According to the company, one helo landed so its crew could help the wounded while the other provided cover overhead. Even the Little Bird, however, is out of its element in Iraq. It was designed for low-elevation, high-speed scouting over the jungles of Vietnam.
When tapped for convoy escort in Baghdad, it’s often forced into a slower orbit over urban areas where the enemy blends in with a sea of innocents.
“When taken together, that’s not to the pilot’s advantage,” said Guy Ben-Ari, a defense industrial specialist at the Center for Strategic and International Studies in Washington. “It’s a deadly combination. Literally. These aircraft were not intended to be able to withstand a lot of fire, and it only takes a moment to bring a weapon to bear.”
Based on a help wanted ad Blackwater ran earlier this year, the company only intends to ratchet things up.
Placed in the Sun Journal of New Bern, N.C., a town ringed by military bases, the ad stated that Blackwater’s helicopter work in Iraq is expanding. It sought pilots with service experience and mechanics to work 60-day stretches rotated with 30 days at home.
The company is already such a war zone fixture that its name has seeped into battlefield slang. When a soldier sheds his uniform to work for a private security outfit, it’s known as “Going to Blackwater” – no matter the new employer.
No doubt, the cool factor of the Little Birds helps. As Batty the Marine wrote: “The soldiers around me always say the same thing whenever Blackwater is overhead: ‘Man, I would do anything to have that job.’ ”
In the love-’em-hate-’em universe of hired guns, Batty simply admires the Little Bird’s contribution to esprit de corps in a place where morale tends to flatline fast.

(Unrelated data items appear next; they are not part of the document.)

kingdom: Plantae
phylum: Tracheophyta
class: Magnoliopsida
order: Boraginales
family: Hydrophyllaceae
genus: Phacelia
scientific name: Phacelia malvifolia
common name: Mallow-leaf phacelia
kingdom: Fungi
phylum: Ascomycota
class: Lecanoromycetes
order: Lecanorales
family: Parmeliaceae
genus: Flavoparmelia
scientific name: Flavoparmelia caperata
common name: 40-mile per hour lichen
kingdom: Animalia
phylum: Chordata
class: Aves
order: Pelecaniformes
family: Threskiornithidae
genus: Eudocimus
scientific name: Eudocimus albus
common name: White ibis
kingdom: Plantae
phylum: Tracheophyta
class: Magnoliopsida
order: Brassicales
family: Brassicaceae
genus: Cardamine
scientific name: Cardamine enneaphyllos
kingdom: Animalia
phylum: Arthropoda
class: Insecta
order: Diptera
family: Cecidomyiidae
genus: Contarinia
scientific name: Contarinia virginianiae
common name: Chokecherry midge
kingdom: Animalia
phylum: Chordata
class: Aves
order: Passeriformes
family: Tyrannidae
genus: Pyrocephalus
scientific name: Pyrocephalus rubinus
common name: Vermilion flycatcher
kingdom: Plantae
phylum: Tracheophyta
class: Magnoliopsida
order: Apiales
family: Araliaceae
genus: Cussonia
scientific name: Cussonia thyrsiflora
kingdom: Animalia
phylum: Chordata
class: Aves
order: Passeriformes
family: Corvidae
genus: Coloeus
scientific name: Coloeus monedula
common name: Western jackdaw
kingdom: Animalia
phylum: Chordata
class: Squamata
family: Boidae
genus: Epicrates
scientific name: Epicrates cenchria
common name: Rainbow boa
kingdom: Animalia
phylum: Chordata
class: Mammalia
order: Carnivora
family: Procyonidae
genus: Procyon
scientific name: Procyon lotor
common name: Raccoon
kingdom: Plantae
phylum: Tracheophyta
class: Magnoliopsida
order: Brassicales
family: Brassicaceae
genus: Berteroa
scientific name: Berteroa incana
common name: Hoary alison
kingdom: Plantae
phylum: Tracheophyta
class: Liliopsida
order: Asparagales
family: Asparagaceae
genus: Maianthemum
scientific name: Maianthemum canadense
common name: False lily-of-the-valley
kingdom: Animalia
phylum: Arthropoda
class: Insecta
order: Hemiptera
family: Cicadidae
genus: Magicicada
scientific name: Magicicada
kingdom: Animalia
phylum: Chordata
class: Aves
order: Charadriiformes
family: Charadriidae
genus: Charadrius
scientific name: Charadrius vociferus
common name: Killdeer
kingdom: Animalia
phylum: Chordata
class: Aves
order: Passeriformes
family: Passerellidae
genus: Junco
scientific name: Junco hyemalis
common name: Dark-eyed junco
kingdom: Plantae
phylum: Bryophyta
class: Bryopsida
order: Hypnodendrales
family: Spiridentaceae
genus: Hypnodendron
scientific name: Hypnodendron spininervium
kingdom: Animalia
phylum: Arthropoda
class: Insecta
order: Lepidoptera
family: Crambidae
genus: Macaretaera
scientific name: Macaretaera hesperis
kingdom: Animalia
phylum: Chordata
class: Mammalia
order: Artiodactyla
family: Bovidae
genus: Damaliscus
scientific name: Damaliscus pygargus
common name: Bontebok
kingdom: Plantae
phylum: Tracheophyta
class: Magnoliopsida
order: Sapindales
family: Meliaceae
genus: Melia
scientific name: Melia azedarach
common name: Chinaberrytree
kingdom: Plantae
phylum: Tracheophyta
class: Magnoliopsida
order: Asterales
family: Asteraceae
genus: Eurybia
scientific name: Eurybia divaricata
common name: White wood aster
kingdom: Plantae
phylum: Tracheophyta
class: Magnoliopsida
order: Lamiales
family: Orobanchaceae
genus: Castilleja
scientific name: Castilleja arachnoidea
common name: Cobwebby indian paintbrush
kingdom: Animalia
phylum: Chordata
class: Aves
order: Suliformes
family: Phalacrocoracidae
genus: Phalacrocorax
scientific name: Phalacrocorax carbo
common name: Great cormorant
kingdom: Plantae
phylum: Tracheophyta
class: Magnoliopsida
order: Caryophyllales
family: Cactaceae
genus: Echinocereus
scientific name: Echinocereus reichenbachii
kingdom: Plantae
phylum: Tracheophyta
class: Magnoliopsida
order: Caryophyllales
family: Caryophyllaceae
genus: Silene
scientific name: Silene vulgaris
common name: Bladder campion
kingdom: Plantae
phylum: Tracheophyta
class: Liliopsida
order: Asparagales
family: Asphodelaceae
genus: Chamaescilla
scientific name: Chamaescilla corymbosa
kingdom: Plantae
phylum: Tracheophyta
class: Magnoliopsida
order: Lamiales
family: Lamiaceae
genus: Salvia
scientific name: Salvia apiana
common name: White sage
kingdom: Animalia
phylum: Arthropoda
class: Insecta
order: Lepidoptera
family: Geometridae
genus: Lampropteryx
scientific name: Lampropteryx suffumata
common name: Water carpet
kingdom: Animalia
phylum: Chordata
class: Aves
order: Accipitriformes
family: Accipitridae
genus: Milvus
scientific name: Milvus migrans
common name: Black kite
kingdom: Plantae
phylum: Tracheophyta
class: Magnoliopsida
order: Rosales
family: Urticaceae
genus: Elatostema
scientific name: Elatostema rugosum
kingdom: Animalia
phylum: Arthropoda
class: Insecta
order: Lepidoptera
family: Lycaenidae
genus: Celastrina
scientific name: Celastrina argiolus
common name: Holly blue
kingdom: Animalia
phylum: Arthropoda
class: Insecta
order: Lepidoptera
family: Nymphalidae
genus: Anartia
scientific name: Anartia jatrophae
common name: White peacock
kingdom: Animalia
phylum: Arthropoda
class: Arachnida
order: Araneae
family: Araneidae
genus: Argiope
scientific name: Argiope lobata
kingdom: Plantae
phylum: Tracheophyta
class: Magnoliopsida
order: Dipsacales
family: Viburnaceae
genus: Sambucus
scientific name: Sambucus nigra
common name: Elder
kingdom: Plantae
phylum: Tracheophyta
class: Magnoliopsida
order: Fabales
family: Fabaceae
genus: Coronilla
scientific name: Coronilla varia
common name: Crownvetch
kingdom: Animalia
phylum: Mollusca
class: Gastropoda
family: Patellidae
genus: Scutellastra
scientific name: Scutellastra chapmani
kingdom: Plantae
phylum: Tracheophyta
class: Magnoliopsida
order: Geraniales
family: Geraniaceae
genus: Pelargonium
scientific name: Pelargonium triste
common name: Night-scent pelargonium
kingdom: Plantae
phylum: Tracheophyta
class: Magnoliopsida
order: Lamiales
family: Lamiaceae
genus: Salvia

Batty wrote that he didn’t see a Little Bird for a week or so after January’s crash. On the day they reappeared, he and his men were pushing through Baghdad in the remnants of a sandstorm. The blow had grounded the usual military choppers.
It was not a pretty scene:
“Eerie, off-world yellow…. Cracked concrete, ancient sandbags. Rusting hulks of forgotten car bombs. Skittish dogs on the sidewalk, ribs showing. Ragged Iraqi cops in mismatched uniforms… the usual smell of raw sewage and burning plastic.
“And somewhere above the crappy morning of yet another day spent on Iraqi roads, I could hear that delicious buzz again… here they came… skimming along the avenue, right in front of us, just barely above the broken streetlights….
“The rock stars were back, and the show would go on…. It was going to be a good day after all.”